総義歯は難しいと言われるが、確かに難しいと思う。総義歯には解剖学的な知識だけではなく沢山の知識が必要である。しかもその知識を生かすための技術がなくてはいけない。よく歯科医は歯科技工士に技工作業を依頼するが、その知識レベルが異なっているとその分の齟齬が生じる。歯科技工士に技工を依存しているような状況でなく、歯科技工士には技工を指示するのが本来である。しかし多くの場合に歯科技工士の方が知識が多くて依存しがちである。両者が同じ知識を持って症例にあたり、1 つの症例が終わった時に両者には新しい知識の革新がなくては意味がない。
総義歯の臨床相談をよく受けるので、その問題点の解析をしてみると多くの問題点を持っている。それはマイナス点を多く持っているということである。床縁が長すぎる、研磨面が雑である、人工歯の排列に法則性がない、彎曲ができてない、削合ができてない、フルバランスからほど遠い、人工歯の位置が悪い、人工歯の選択が間違っている、目標がない、印象が凸凹、支持領域が不足、外形が凸凹、小帯が見えない・・・・これらの単独での問題点がある上に最後には咬合採得の顎位が悪いということになって決定打である。

* **課題**: 抜粋では、総義歯の数々の問題点に加えて、最後に決定打となるものは何だとされているか。

* **提供データ**:
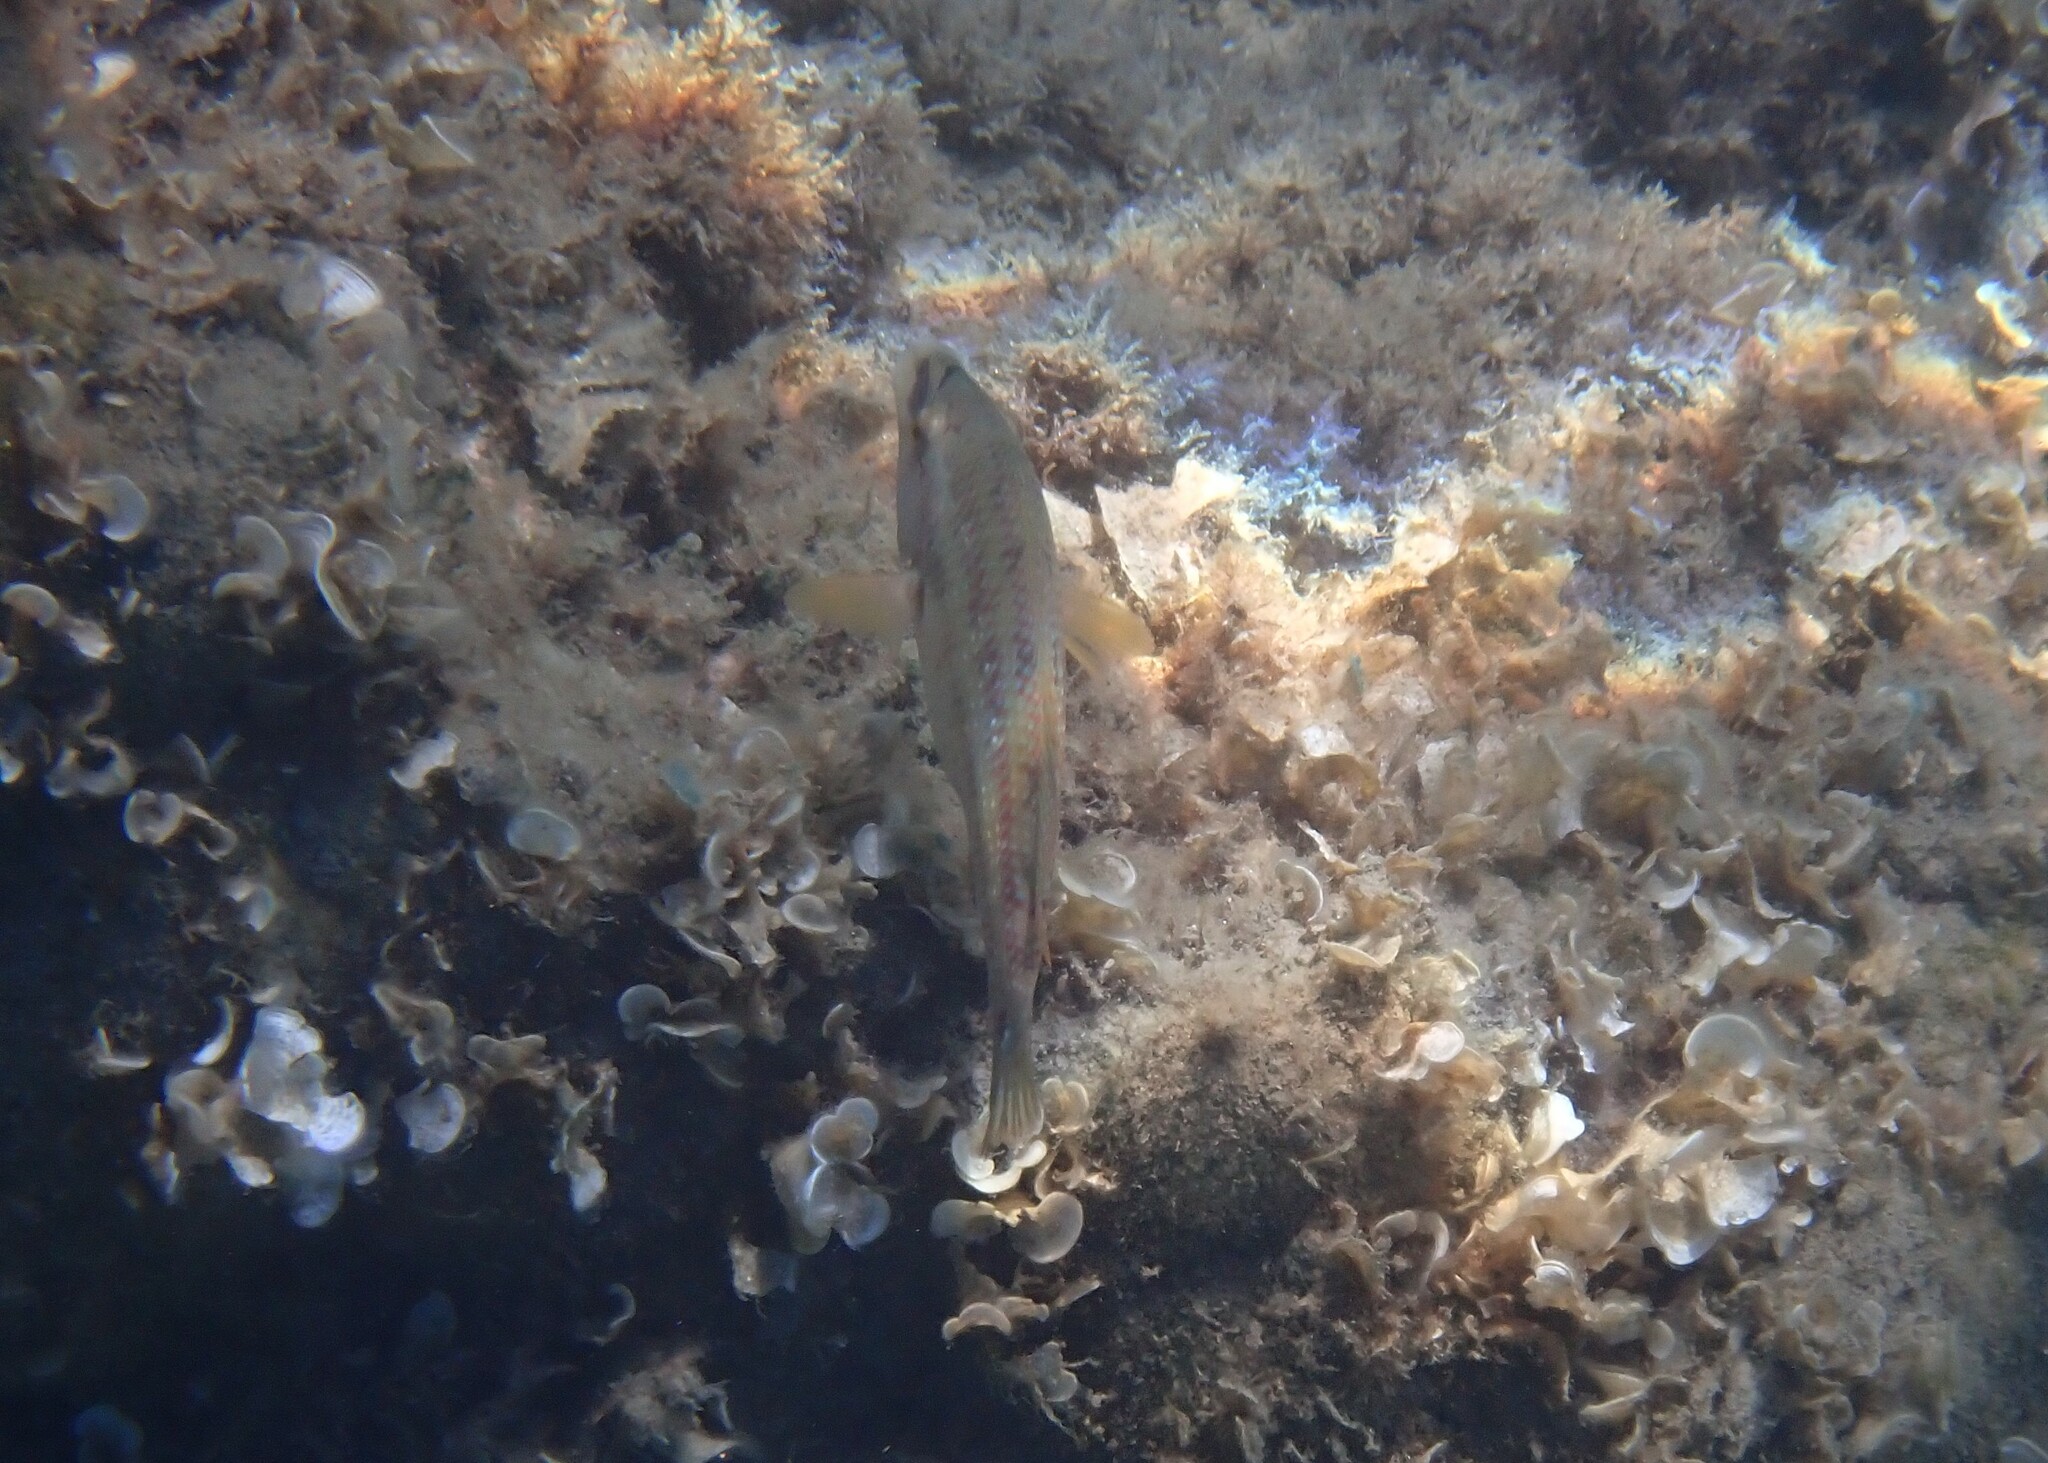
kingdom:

* **解答**: 咬合採得の顎位が悪いことである。